Fig. 4. JOSD1 facilitates colon cell progression via Hippo/YAP axis.

A Depletion of JOSD1 reduced the level of YAP protein, which was then restored by overexpressing YAP. HCT116 cells were transfected with either siControl or siJOSD1. They were then subjected to another round of transfection with Flag-YAP or Flag vector after 24 h. Subsequently, the cells were harvested for western blot analysis 48 h later to assess the expression levels of JOSD1 and YAP proteins, with actin serving as the internal control. B Depletion of JOSD1 suppressed the expression of Hippo target genes, which was reversed by YAP overexpression. HCT116 cells were transfected with either siControl or siJOSD1. Subsequently, they underwent a secondary transfection with Flag-YAP or Flag vector after 24 h. RNA extraction from experimental groups was performed using Trizol to assess the impact on the expression of YAP target genes. C Depletion of JOSD1 reduced TEAD luciferase activity in HCT116 cells. YAP overexpression reversed this effect. D The CCK-8 assay measured the cell growth of HCT116 cells. JOSD1 depletion inhibited their ability to proliferate. However, this effect could be reversed by overexpressing YAP. E, F Depletion of JOSD1 reduced the number of colorectal cancer cells that were positive for EdU. YAP overexpression further rescued this effect. Cell proliferation activity was indicated by the absolute cell number. G, H Depleting JOSD1 reduced the migratory ability of colorectal cancer cells. YAP overexpression reversed this effect. I, J Depleting JOSD1 reduced the invasive ability of colorectal cancer cells. YAP overexpression reversed this effect. The mean cell number was calculated and presented with standard deviations. K, L FACs were used to measure the apoptosis of HCT116 cells as indicated. Depletion of JOSD1 promoted apoptosis in HCT116 cells, and YAP overexpression was found to attenuate this effect. The right panel shows a quantitative summary of the apoptosis analysis using FACS. M–O In vivo, YAP overexpression rescued the growth of xenograft tumors from colon cancer cells transfected with siJOSD1. Panels (M), (N), and (O) show the tumor growth curves, weights, and photographs, respectively. P, Q The IHC staining of xenografts revealed the levels of JOSD1, YAP, and Ki67. The quantification of Ki67 positive cells results is shown in the right panel. All data are shown as mean ± SEM. *P < 0.05, **P < 0.01, ***P < 0.001 by one-way ANOVA.
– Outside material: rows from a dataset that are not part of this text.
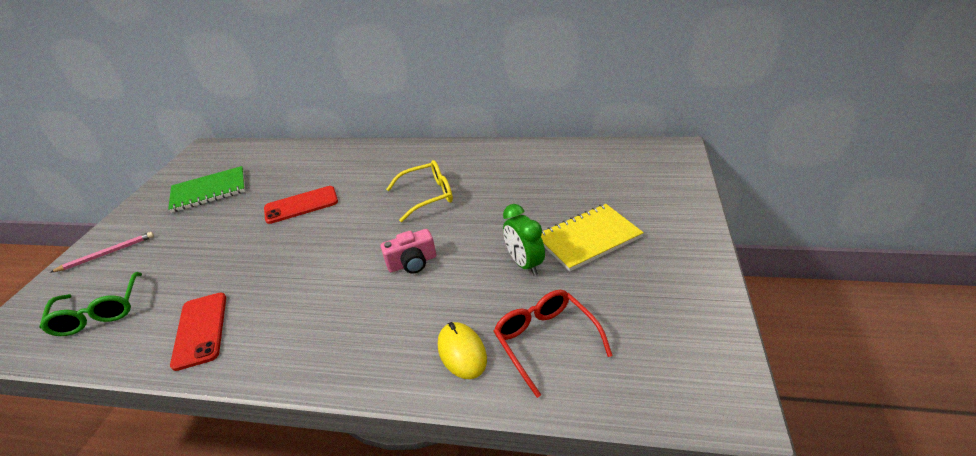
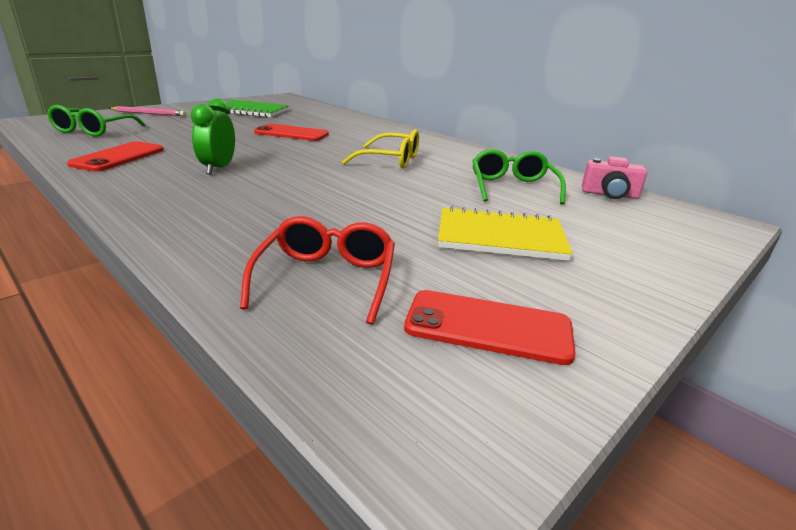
camera: 30 degrees right, 10 degrees down
(412, 263) = (309, 185): pink camera -> pink camera (610, 194)
(462, 352) = (243, 247): yellow mouse -> none
(525, 264) = (403, 225): green clock -> green clock (218, 168)
(540, 181) = (512, 187): none -> green glasses
(659, 316) = (488, 327): none -> red phone

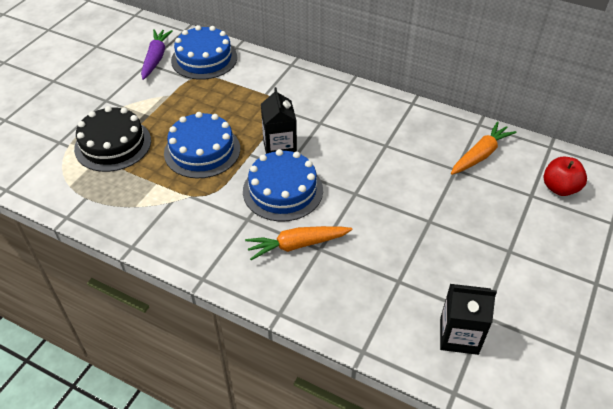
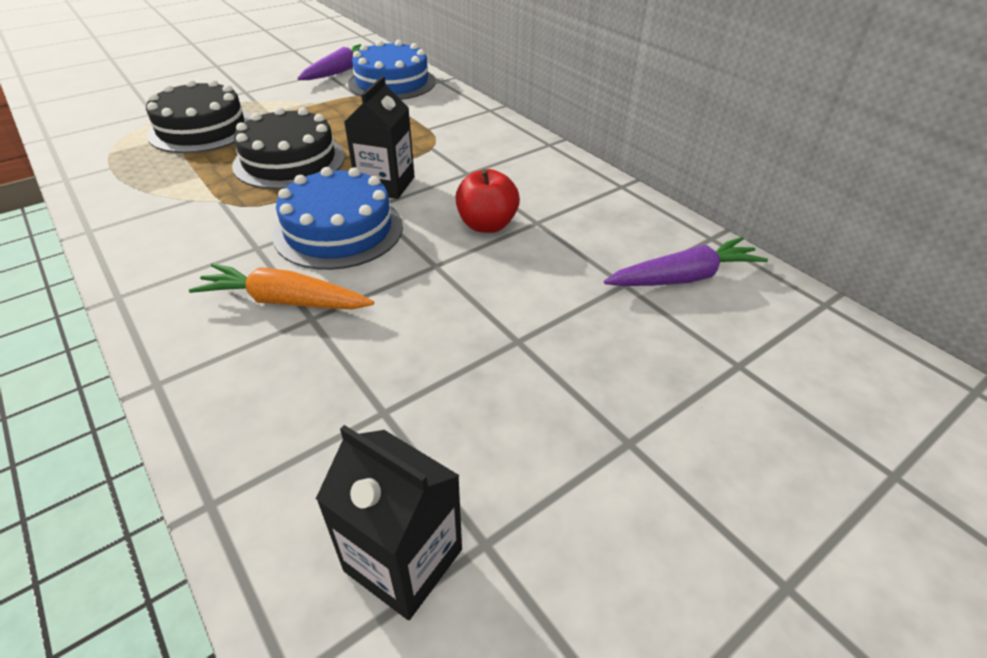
camera: 25 degrees right, 5 degrees down
(202, 150) = (289, 161): blue cake -> black cake
(480, 155) = (683, 277): orange carrot -> purple carrot
(559, 188) = (806, 373): red apple -> red apple (487, 225)

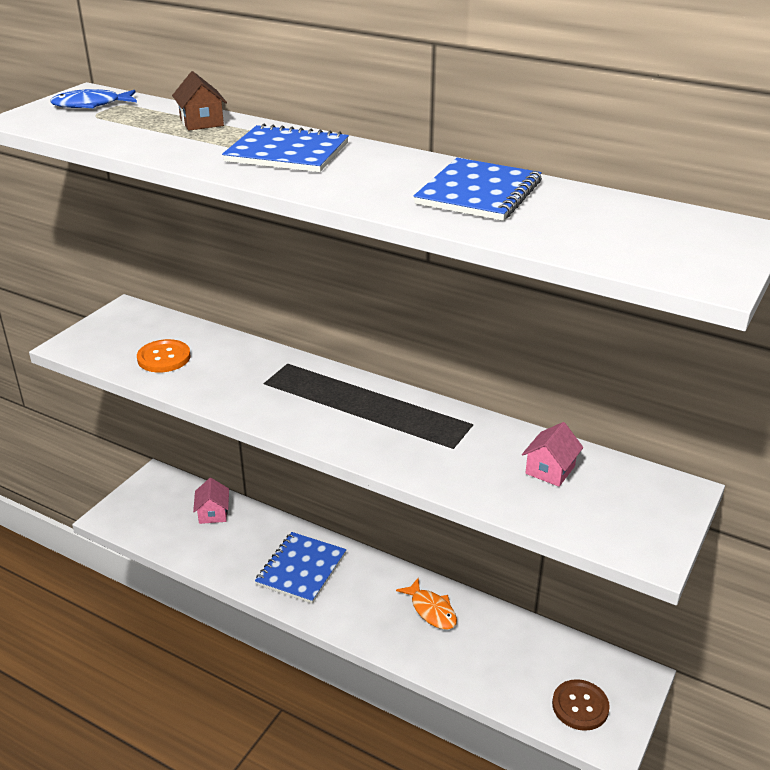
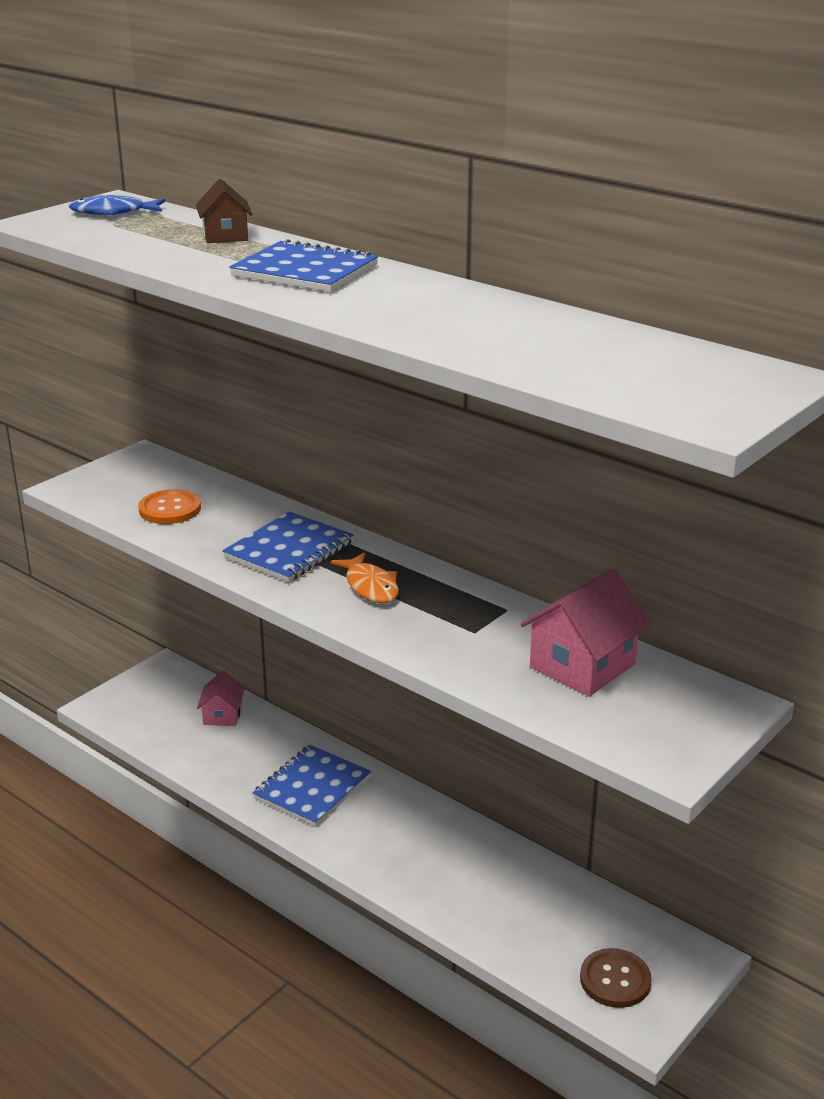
camera: 10 degrees right, 5 degrees down
(431, 610) = (459, 851): orange fish -> orange fish (370, 586)
(478, 193) = (498, 322): blue notebook -> blue notebook (289, 550)
(550, 470) = (582, 666): pink house -> pink house, size x1.67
JOSD1 is associated with YAP and regulates YAP protein stability

The study examined the localization of JOSD1 and YAP in colon cancer cells. Immunostaining assays indicated that JOSD1 mainly resided in the cytoplasm, whereas YAP was found in both the cytoplasm and the nucleus (Fig. 5A). This was also confirmed in the nucleus and cytoplasm separation assay (Fig. 5B). At the same time, assays confirmed that the knockout of JOSD1 did not affect the nucleocytoplasmic localization of YAP (Fig. S6A–F). Notably, the transfection of either JOSD1 or JOSD1^C36A also did not impact YAP nuclear localization (Fig. S6G–I). In addition, endogenous immunoprecipitation experiments demonstrated that JOSD1 could interact with YAP in colon cancer cells (Fig. 5C). After demonstrating the association between JOSD1 and YAP, we investigated its biological effect on YAP protein. We inhibited YAP degradation using the proteasome inhibitor MG132 and found that removal of JOSD1 decreased YAP protein levels in colon cancer cells. MG132 reduced the effect of JOSD1 removal on YAP protein levels (Fig. 5D, E). This effect was further confirmed by overexpression of JOSD1 in HEK293T cells. Furthermore, protein stability assays were conducted using the protein synthesis inhibitor cycloheximide. The results indicated that wild-type JOSD1 increased the stability of YAP, while catalytically defective JOSD1 did not (Fig. 5F, G). Deletion of JOSD1 in colon cancer cells resulted in a decrease in the half-life of YAP protein (Fig. 5H, I). YAP protein comprises of three functional domains: the TEAD-binding domain (TBD), the WW structural domain, and the transactivation structural domain (TA) (Fig. 5J). The N-terminal end of the JOSD1 protein contains a putative deubiquitinating enzyme, Josephine, in the structural domain (Fig. 5K). We conducted deletion construct experiments to study the interaction between YAP and JOSD1. Our findings show that the YAP’s WW structural domain is essential for its interaction with JOSD1. In addition, JOSD1 interacts with YAP through its N terminus (Fig. 5L, M).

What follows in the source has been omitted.